#### Excerpted passage ####
Lilli Lewis

Interview: Lilli Lewis Seeks to Heal America


Lilli Lewis photo by David Villalta

Pushing fear aside, Lilli Lewis went into the process of writing and recording her latest album Americana with one initiative: craft songs that she wanted to hear. The result is a heartfelt and poignant exploration that highlights the stories of those who have moved the singer-songwriter, while simultaneously moving the listener.

Americana is available now via Louisiana Red Hot Records.

I recently sat down with Lewis to discuss loving music like a child loves cotton candy, healing America, and animating her wilting heart.

Americana Highways: What a powerful album you have crafted in Americana. What did you set out to achieve musically and lyrically with this album that, perhaps, you didn’t achieve on your previous two releases? Now that it’s out into the world, do you feel like you accomplished everything that you wanted to creatively?

Lilli Lewis: I’m not sure we ever achieve everything we wanted to creatively, but I am really glad this record exists. One of my guiding “mantras” over the last couple of decades comes from a Fanny Mendelssohn setting of an Eichendorff poem I used to sing in my opera days: “Mein Singen ist ein Rufen nur aus Träumen,” which I roughly translated as “My singing is a cry from among dreams.” That sentiment came with a sense of urgency, almost fear of never being seen or heard. On this record, I wanted to set aside that fear and just record the songs I wanted to hear for myself. I set out to make it as a gift to myself that reflected a heart that was more still, but also was still awake to my personal experience and that of kindreds I’d met along my way. Lyrically, I just wanted to tell stories of folks who had moved or humbled me on my journey, and then maybe tell a handful of my own stories—who I’d seen myself as being on the other side of these people. I wanted to embrace a fuller circle of what it meant for these stories to belong to one another, for us to belong to one another…. And I do think I accomplish that in my own little way.
#### The data ####
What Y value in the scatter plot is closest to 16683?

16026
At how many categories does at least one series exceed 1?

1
####
#### The data ####
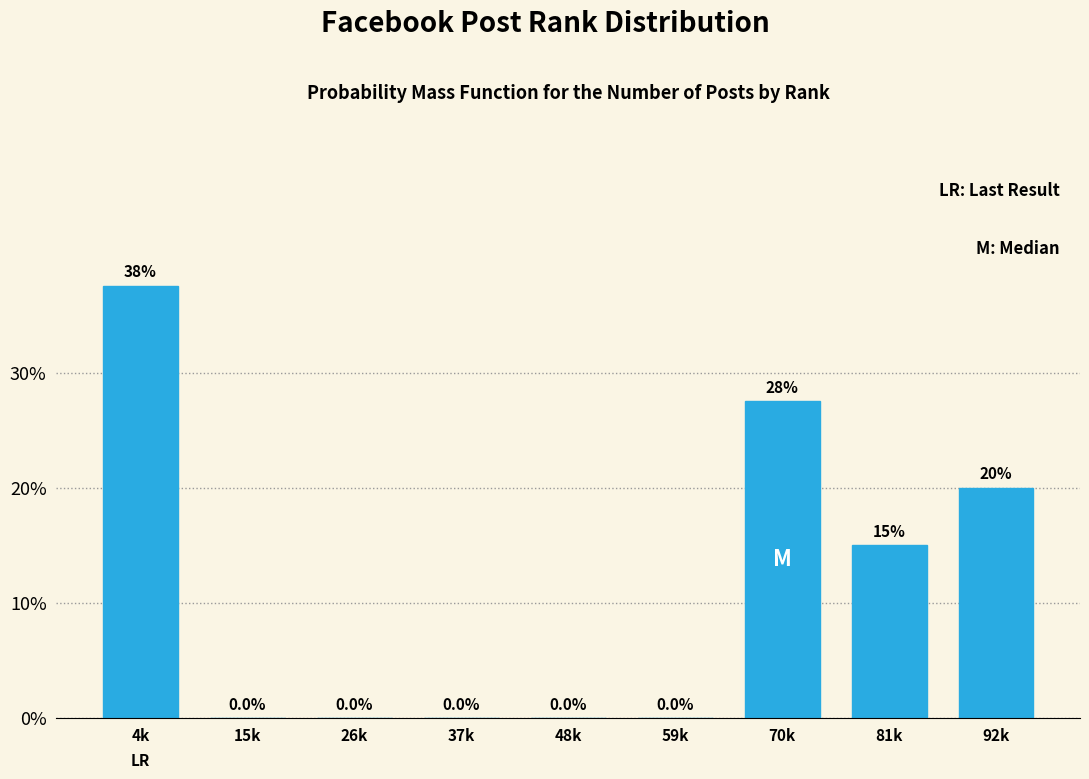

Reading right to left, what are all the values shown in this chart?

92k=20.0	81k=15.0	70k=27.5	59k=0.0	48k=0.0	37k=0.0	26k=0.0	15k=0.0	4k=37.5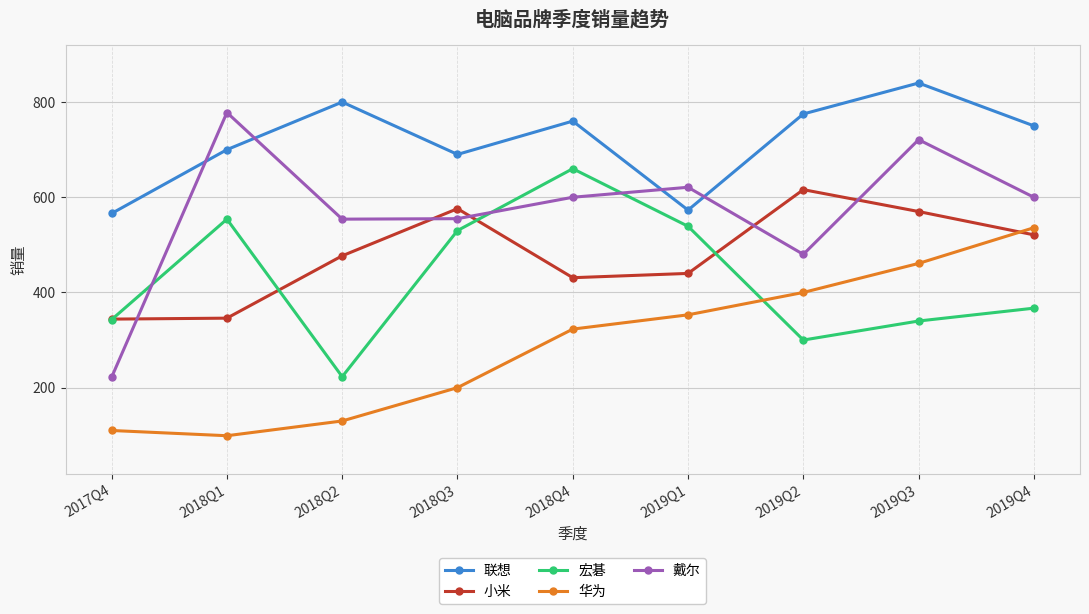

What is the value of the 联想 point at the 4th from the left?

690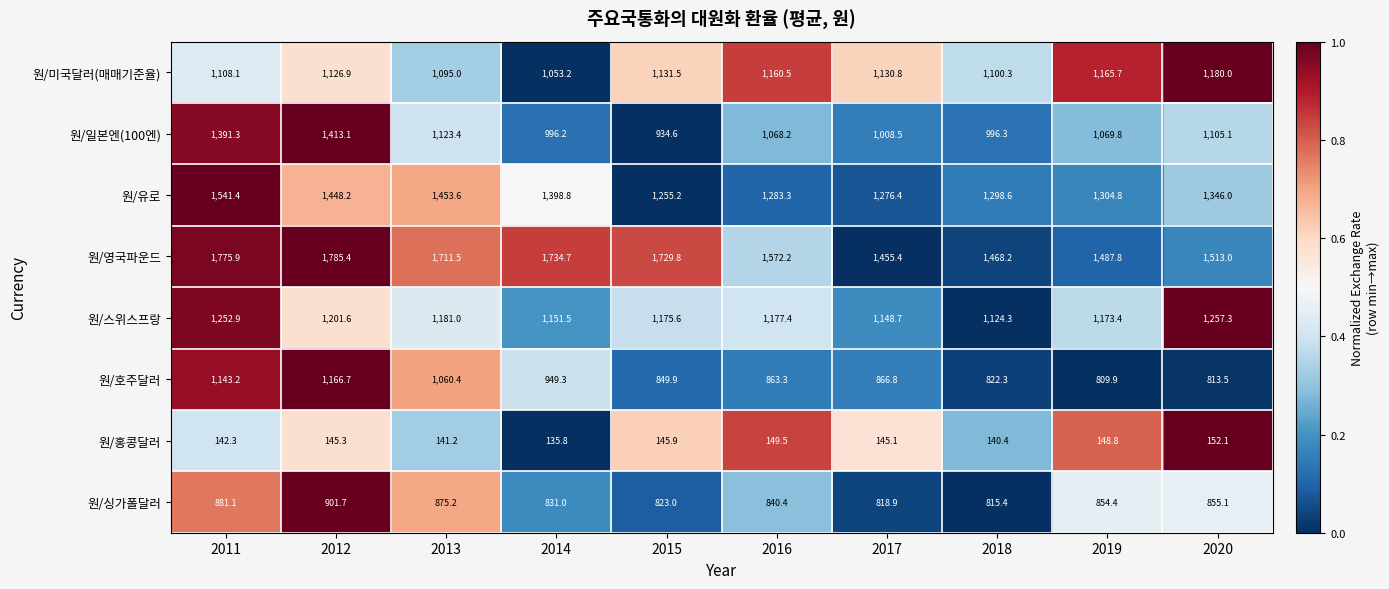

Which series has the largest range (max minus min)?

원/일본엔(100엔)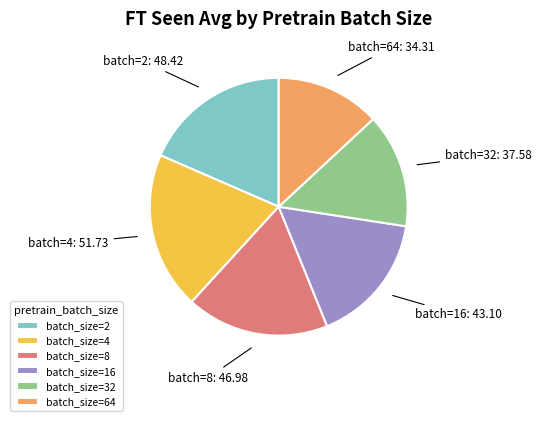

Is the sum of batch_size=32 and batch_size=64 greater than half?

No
####
## Directions
- A) According to the Lilli Lewis interview, which label released the album Americana?
- B) List the topics that the introduction to the Lilli Lewis interview says were discussed.
- C) Continue the Lilli Lewis interview from the end of her last answer shown.
The records have no connection to the interview text.

## Results in order
- A) Louisiana Red Hot Records

- B)
- Loving music like a child loves cotton candy
- Healing America
- Animating her wilting heart

- C)
AH: Mandy Patinkin has said your music is “like listening to light.” Beyond having Iñdigo Montoya praise your creative output – which I, personally, would be screaming from the rooftops – I agree with his sentiment. Americana has the capability of pulling listeners out of their darkest moments and ushering them to that light. Songs are powerful things, especially in the private moments people share within themselves. What does music mean to you and has that relationship changed throughout the years?

LL: Honestly, I’m not sure my relationship with music has ever changed. It’s always been this profound, mysterious thing that calls to me from beyond and has saved me over and over again. The piano was my first best friend. The wood and strings vibrating back at me cradled me during incredibly difficult times. Certain song I learned in my father’s church like “Let Us Break Bread Together” (on our knees!!!!) used to find me in times when I felt so broken I couldn’t get off of the ground. I’m actually tearing up just thinking about my gratitude for those moments right now. Moving the breath through my body to sing those songs would animate my otherwise wilting heart time and time again. This has never changed. I still love music like a child loves cotton candy at the fair. I still need music like my weary grandmother laboring alongside her children in the cottonfield under a punishing South Georgia sun alongside her children. Music still strengthens my spine and makes the impossible seem right within reach. I will never have words for it, and the older I get, the more disconcerting I find it to know that I will likely never be able to put my finger on what it is that makes making music such a necessity for me. How can you truly love a thing you can’t name? I think it’s like being in a perpetual state of falling in love…or maybe like the whirling dervish’s devotion to God?

AH: Americana is your third album with the label. Does it feel special to now have a full catalog of music and, in revisiting those earlier records, are they a bit like chapters of your life when looking back on them?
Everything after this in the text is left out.